Contrary to popular belief, dragons don’t lay siege to castles, steal and ravish young maidens, scorch brave knights with our fire or eat our young ( or anyone else’s for that matter!) Mostly we it in our caves and talk. We chat with each other. We talk with our visitors. We listen. People come and find us. We try and say things that might be helpful. We listen more than talk. We sit quietly and speak slowly. (People do get worried when an eighty foot dragon moves quickly. And being a creature who breathes fire is not always helpful in social situations.) So, we sit quietly and wait for our visitors to come. Which they do. They come and go. We wonder about the manner of their coming and going. From this we learn a good deal about who is visiting us.

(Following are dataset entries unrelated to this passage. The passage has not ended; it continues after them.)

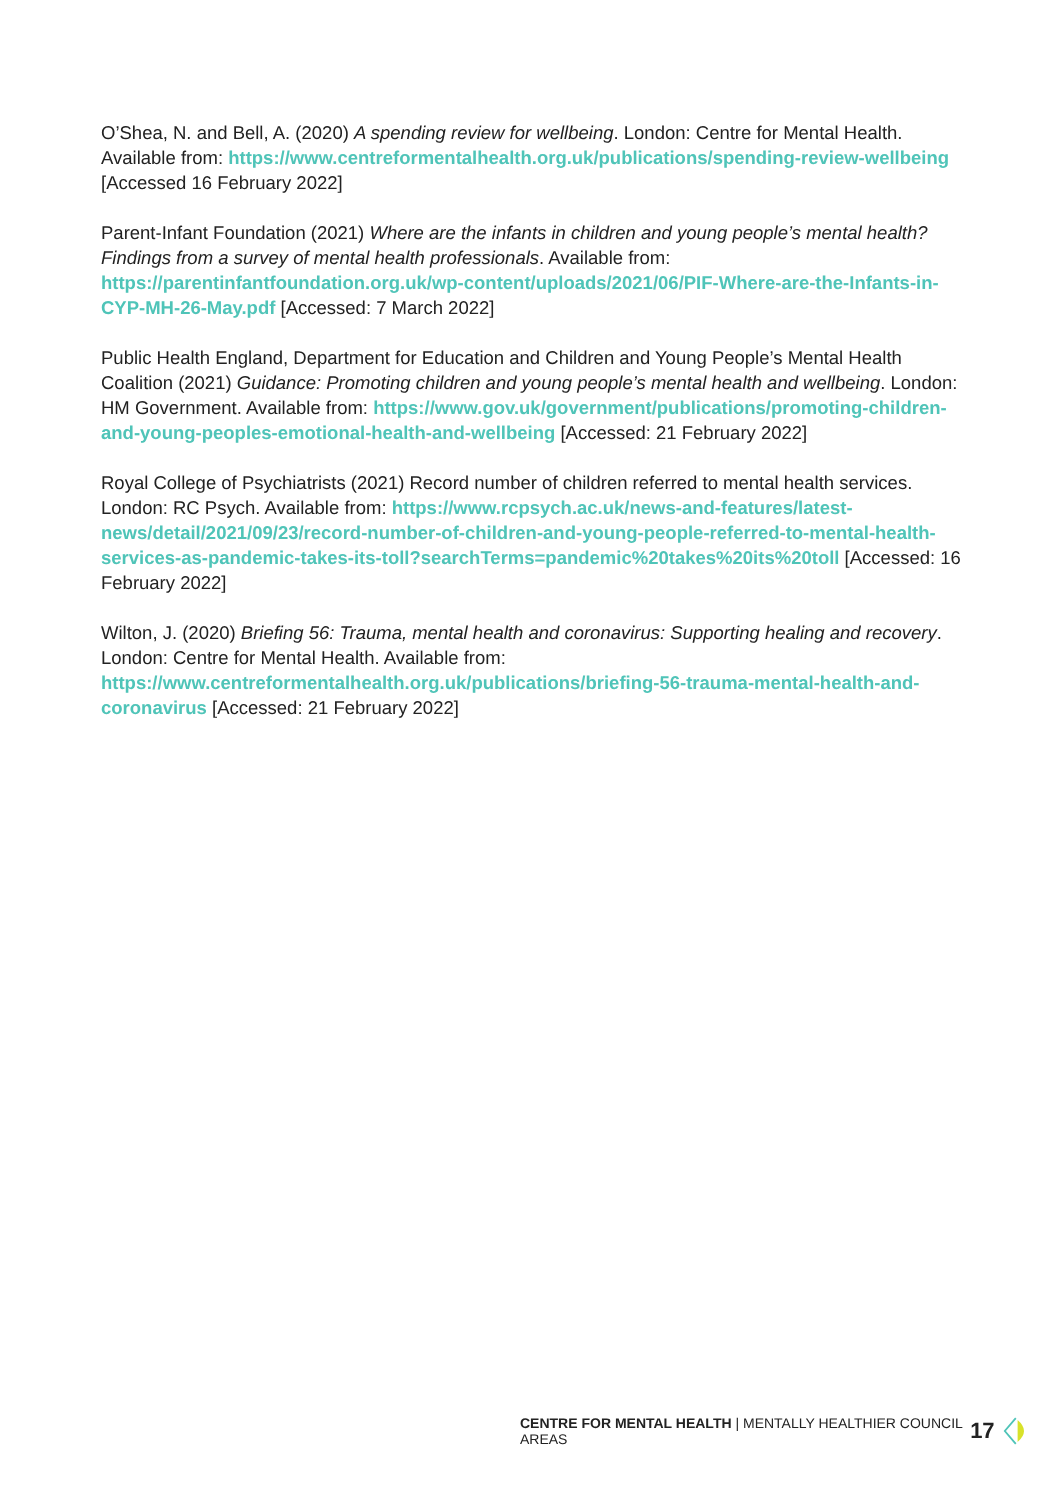O’Shea, N. and Bell, A. (2020) A spending review for wellbeing. London: Centre for Mental Health. Available from: https://www.centreformentalhealth.org.uk/publications/spending-review-wellbeing [Accessed 16 February 2022]
Parent-Infant Foundation (2021) Where are the infants in children and young people’s mental health? Findings from a survey of mental health professionals. Available from: https://parentinfantfoundation.org.uk/wp-content/uploads/2021/06/PIF-Where-are-the-Infants-in-CYP-MH-26-May.pdf [Accessed: 7 March 2022]
Public Health England, Department for Education and Children and Young People’s Mental Health Coalition (2021) Guidance: Promoting children and young people’s mental health and wellbeing. London: HM Government. Available from: https://www.gov.uk/government/publications/promoting-children-and-young-peoples-emotional-health-and-wellbeing [Accessed: 21 February 2022]
Royal College of Psychiatrists (2021) Record number of children referred to mental health services. London: RC Psych. Available from: https://www.rcpsych.ac.uk/news-and-features/latest-news/detail/2021/09/23/record-number-of-children-and-young-people-referred-to-mental-health-services-as-pandemic-takes-its-toll?searchTerms=pandemic%20takes%20its%20toll [Accessed: 16 February 2022]
Wilton, J. (2020) Briefing 56: Trauma, mental health and coronavirus: Supporting healing and recovery. London: Centre for Mental Health. Available from: https://www.centreformentalhealth.org.uk/publications/briefing-56-trauma-mental-health-and-coronavirus [Accessed: 21 February 2022]
CENTRE FOR MENTAL HEALTH | MENTALLY HEALTHIER COUNCIL AREAS 17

Some visitors come because “it’s good for them”. Some because they’ve heard that dragons are good listeners. But for some people coming to see us is complicated. Part of them wants to come. Another part does not. Some other part wants us to be useless. Then they don’t “have ” to come anymore. (And yet another part is terrified lest we are useless.) For these folk, being with us is difficult .So many conflicting voices all telling them something different.
It’s tempting to argue in theses cases. To justify why they should come and visit. To outline all the advantages.( I hear a slogan here. Something like “Accentuate the positive. Minimise the negative.” I must send that to our P.R. dragon. She might be able to do something with it.) Experience has taught us that this doesn’t help very much. So we carry on sitting and wonder with our visitors why they are so torn about being here. “It costs too much.” is common. “I don’t see the point.” is another. “Nothing is happening.” is popular. So we nod. Agree. Think about change and cost and being wanted. Or not. Slowly something becomes clear. The fear of being seen. Of having another hold a mirror and inviting me to see myself.
One of my visors was a monk. He commented that talking with me was like “Falling into the hands of the living God. Quite terrifying.” We spent a long time talking about this. It seems to link with an idea about being wholly seen. An experience he described as both wonderful and awful at the same time. “I wanted to run way and never come back. But also to stay here and never have to leave again.”
Having grown up amongst dragons I forget how we can seem to people. Eighty foot and two tons of a fire-breathing creature might feel intimidating. Yet our size is what protects our visitors. We know who we are. And how we might seem. Which only makes things more difficult for some people. Sadly.